Bip, bip, bip…
Ouvido colado no pequeno radio transistor, olhos cravados no céu matinal em busca de uma pequena esfera luminosa transpassando a imensidão. O satélite artificial Sputnik viajava livremente pelo espaço sideral. Os homens e suas máquinas voadoras, a humanidade galgando novas alturas. Reverência e incerteza permeavam um mundo atônito com a nova e perigosa competição entre potências mundiais. Campo de batalha da Guerra Fria, desnivelado perigosamente pela superioridade tecnológica dos soviéticos. Cientistas alemães, os vilões da Segunda Guerra Mundial, reciclados como criadores das máquinas que levariam cosmonautas e astronautas às novas alturas. Flash Gordon não era mais ficção.
A nova era espacial aguçava nossa imaginação de adolescente. Mentes condicionadas pelas fabulosas histórias de homens heroicos pilotando máquinas precárias, enfrentando os perigos de jornadas transoceânicas, no hiato entre as duas grandes guerras. Muitos não sucederam. Morreram vítimas dos mesmos fenômenos climatológicos que haviam sepultado os navegadores de outrora no fundo do mar.
Escolheram a rota Dakar – Natal por ser a mais viável para voos guiados por sextantes rudimentares e aeronaves de pouca autonomia. Evitariam assim as dificuldades de voar na direção oposta, principalmente sobre o “Mar da Escuridão”, na área do Cabo Bojador para o sul, abrangendo o cotovelo do continente africano. Lugar temido por suas lendas e passagens traiçoeiras. Ventos fortes empurravam violentamente as águas do oceano sobre recifes e bancos de areia. Uma cortina de vapor que escurecia tudo por muitos quilômetros, e a grande altitude. Muitos desapareceram na passagem, navegadores do mar e do ar. Quem quer passar além do Bojador/Tem que passar além da dor, dizia o grande poeta Fernando Pessoa.
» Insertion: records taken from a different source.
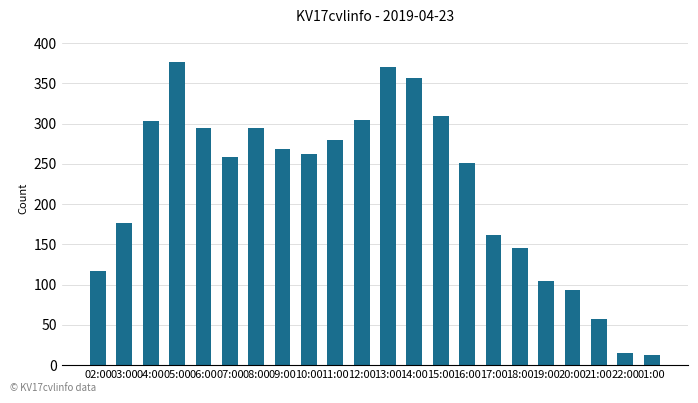

The value at 15:00 is 102. True or false?

False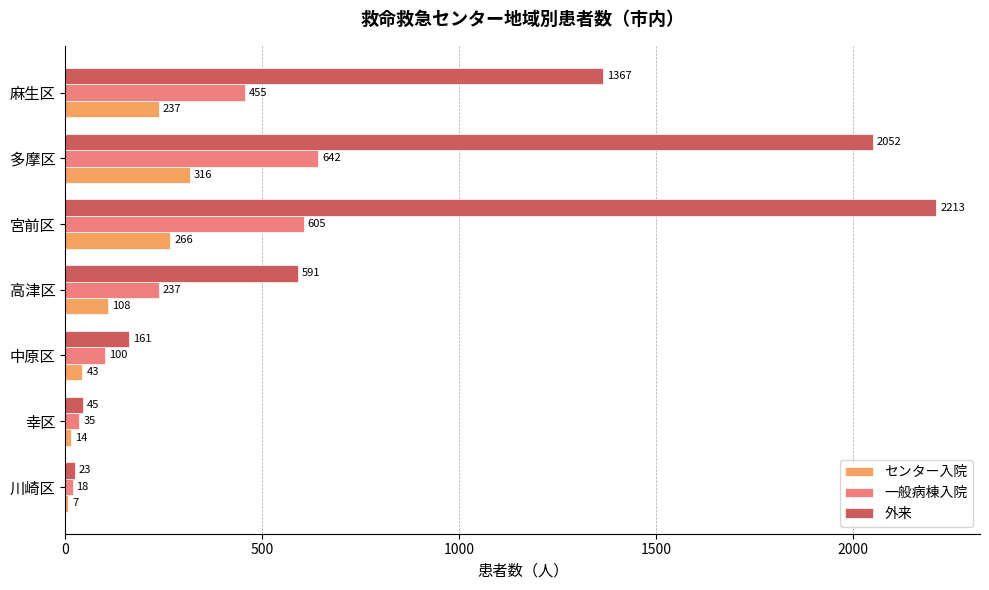

The value of センター入院 at 多摩区 is 180. True or false?

False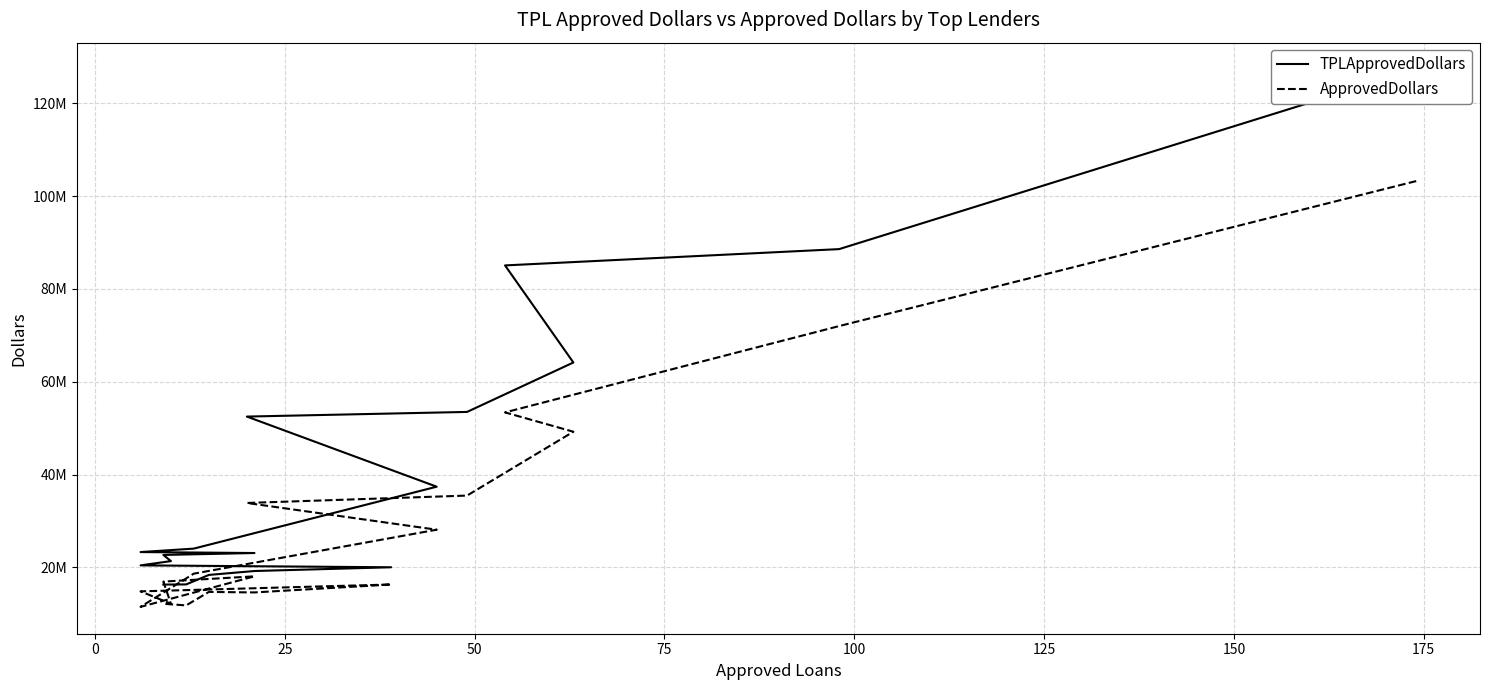

What is the difference between the TPLApprovedDollars values at 15 and 50?

45781510.0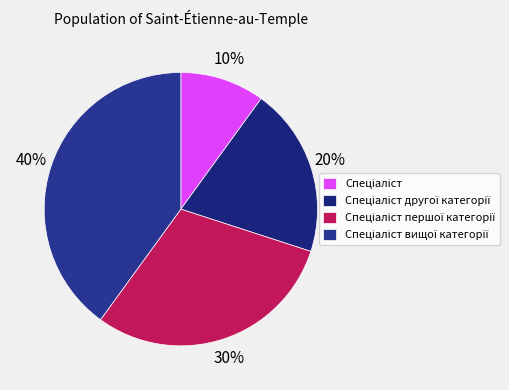

To the nearest percent, what is the average slice percentage?

25%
Contada por nossa mãe, uma das histórias favoritas era a passagem pela Paraíba de uma aeronave brasileira com o curioso nome de JAHU. A primeira a fazer a travessia do Oceano Atlântico, sem escalas, partindo da cidade de Praia, ilha de Santiago do Arquipélago de Cabo Verde, na África Lusófona. A memória e a criatividade da narração nos encantavam. Vivíamos o momento da menina de 11 anos, olhos sonhadores prospectando o céu além do Rio Sanhauá.
Manhã do dia 05 de junho de 1927. Os sinos da Igreja da Conceição ressoaram pela cidade baixa, anunciando a aproximação da aeronave. Ponto escuro no céu azul, desaparecendo momentaneamente entre as nuvens que se atreveram a macular a tela mágica do grande acontecimento. Populares entusiasmados, hasteando a bandeira nacional no topo do edifício dos Correios. Modinhas cantadas, poemas declamados, tudo em honra aos novos heróis, genuinamente verde e amarelo.
Voando pela céu da cidade, apenas dois minutos, o ponto desapareceu na direção do Recife. O JAHU “logo aguatizaria no Capibaribe”, anunciou uma rádio mensagem da Paraíba.
Uma multidão esperava na beira do Capibaribe. Vivemos nosso momento de glória.